### Task to complete
Please update these lines so that every "Ler mais" becomes "Saiba mais" and everything else stays the same. Leave the pictures out of your answer.

━━━━━ Input

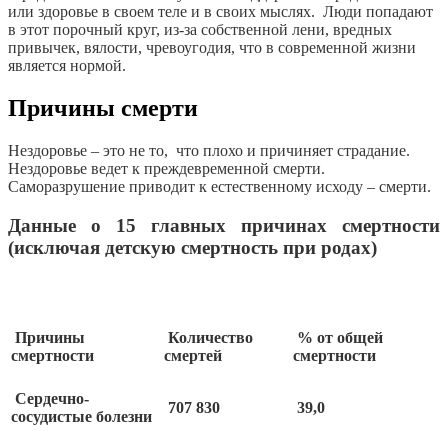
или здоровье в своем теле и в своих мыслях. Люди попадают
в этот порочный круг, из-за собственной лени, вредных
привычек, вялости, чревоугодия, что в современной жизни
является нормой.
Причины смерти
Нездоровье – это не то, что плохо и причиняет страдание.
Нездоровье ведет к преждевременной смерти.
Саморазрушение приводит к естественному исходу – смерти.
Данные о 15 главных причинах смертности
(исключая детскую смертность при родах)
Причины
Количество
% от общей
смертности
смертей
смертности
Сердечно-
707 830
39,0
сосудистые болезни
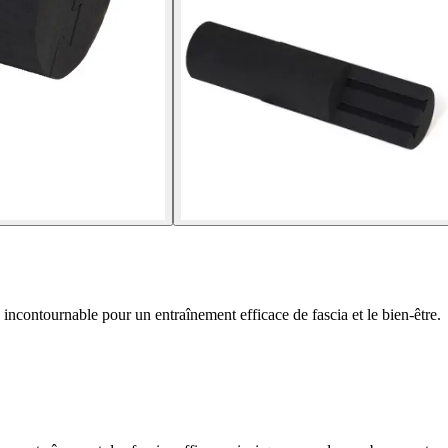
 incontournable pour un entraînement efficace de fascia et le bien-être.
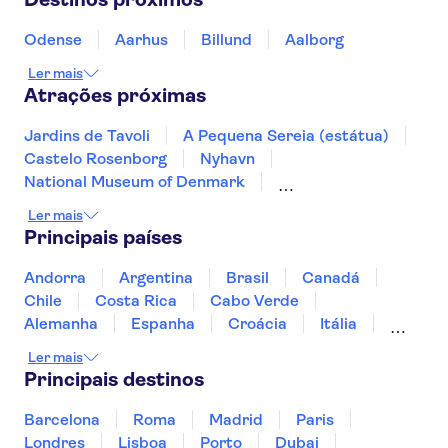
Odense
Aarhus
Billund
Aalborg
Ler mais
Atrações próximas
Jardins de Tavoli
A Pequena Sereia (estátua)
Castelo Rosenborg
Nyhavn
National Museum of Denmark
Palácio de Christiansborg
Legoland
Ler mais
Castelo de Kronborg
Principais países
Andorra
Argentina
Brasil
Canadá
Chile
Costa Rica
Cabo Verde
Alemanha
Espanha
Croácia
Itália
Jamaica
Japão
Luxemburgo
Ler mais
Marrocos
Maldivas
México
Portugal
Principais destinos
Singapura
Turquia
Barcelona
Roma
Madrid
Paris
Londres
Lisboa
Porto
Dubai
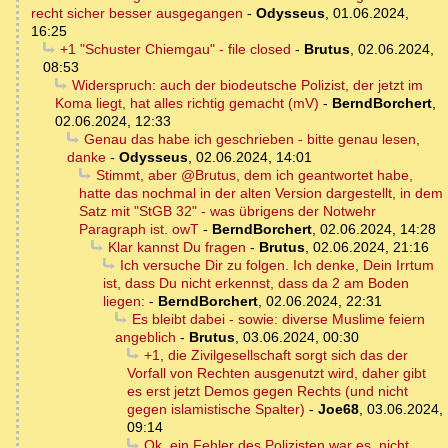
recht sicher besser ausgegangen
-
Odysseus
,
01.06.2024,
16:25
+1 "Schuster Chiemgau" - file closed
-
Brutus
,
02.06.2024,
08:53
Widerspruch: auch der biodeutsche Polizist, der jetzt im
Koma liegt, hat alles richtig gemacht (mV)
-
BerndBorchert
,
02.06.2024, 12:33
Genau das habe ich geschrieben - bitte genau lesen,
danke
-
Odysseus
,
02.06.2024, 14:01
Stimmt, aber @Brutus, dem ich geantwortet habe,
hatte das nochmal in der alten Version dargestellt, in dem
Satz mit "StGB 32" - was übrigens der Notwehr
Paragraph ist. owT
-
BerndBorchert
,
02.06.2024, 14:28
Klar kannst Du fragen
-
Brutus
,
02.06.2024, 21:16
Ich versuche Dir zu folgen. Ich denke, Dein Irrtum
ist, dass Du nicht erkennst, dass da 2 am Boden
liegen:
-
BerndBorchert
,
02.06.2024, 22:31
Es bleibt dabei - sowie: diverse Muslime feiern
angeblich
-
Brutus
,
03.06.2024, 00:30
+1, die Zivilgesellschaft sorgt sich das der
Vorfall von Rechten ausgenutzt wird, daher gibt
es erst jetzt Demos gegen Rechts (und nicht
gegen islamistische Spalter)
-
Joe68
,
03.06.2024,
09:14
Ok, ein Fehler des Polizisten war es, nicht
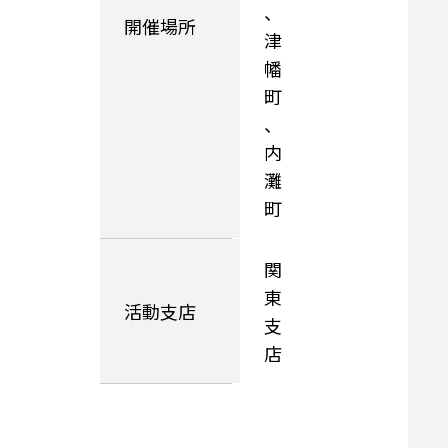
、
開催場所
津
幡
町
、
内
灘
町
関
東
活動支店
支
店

━━━━━━━━━━

### Answer box
или здоровье в своем теле и в своих мыслях. Люди попадают
в этот порочный круг, из-за собственной лени, вредных
привычек, вялости, чревоугодия, что в современной жизни
является нормой.
Причины смерти
Нездоровье – это не то, что плохо и причиняет страдание.
Нездоровье ведет к преждевременной смерти.
Саморазрушение приводит к естественному исходу – смерти.
Данные о 15 главных причинах смертности
(исключая детскую смертность при родах)
Причины
Количество
% от общей
смертности
смертей
смертности
Сердечно-
707 830
39,0
сосудистые болезни
 incontournable pour un entraînement efficace de fascia et le bien-être.
Odense
Aarhus
Billund
Aalborg
Saiba mais
Atrações próximas
Jardins de Tavoli
A Pequena Sereia (estátua)
Castelo Rosenborg
Nyhavn
National Museum of Denmark
Palácio de Christiansborg
Legoland
Saiba mais
Castelo de Kronborg
Principais países
Andorra
Argentina
Brasil
Canadá
Chile
Costa Rica
Cabo Verde
Alemanha
Espanha
Croácia
Itália
Jamaica
Japão
Luxemburgo
Saiba mais
Marrocos
Maldivas
México
Portugal
Principais destinos
Singapura
Turquia
Barcelona
Roma
Madrid
Paris
Londres
Lisboa
Porto
Dubai
recht sicher besser ausgegangen
-
Odysseus
,
01.06.2024,
16:25
+1 "Schuster Chiemgau" - file closed
-
Brutus
,
02.06.2024,
08:53
Widerspruch: auch der biodeutsche Polizist, der jetzt im
Koma liegt, hat alles richtig gemacht (mV)
-
BerndBorchert
,
02.06.2024, 12:33
Genau das habe ich geschrieben - bitte genau lesen,
danke
-
Odysseus
,
02.06.2024, 14:01
Stimmt, aber @Brutus, dem ich geantwortet habe,
hatte das nochmal in der alten Version dargestellt, in dem
Satz mit "StGB 32" - was übrigens der Notwehr
Paragraph ist. owT
-
BerndBorchert
,
02.06.2024, 14:28
Klar kannst Du fragen
-
Brutus
,
02.06.2024, 21:16
Ich versuche Dir zu folgen. Ich denke, Dein Irrtum
ist, dass Du nicht erkennst, dass da 2 am Boden
liegen:
-
BerndBorchert
,
02.06.2024, 22:31
Es bleibt dabei - sowie: diverse Muslime feiern
angeblich
-
Brutus
,
03.06.2024, 00:30
+1, die Zivilgesellschaft sorgt sich das der
Vorfall von Rechten ausgenutzt wird, daher gibt
es erst jetzt Demos gegen Rechts (und nicht
gegen islamistische Spalter)
-
Joe68
,
03.06.2024,
09:14
Ok, ein Fehler des Polizisten war es, nicht
、
開催場所
津
幡
町
、
内
灘
町
関
東
活動支店
支
店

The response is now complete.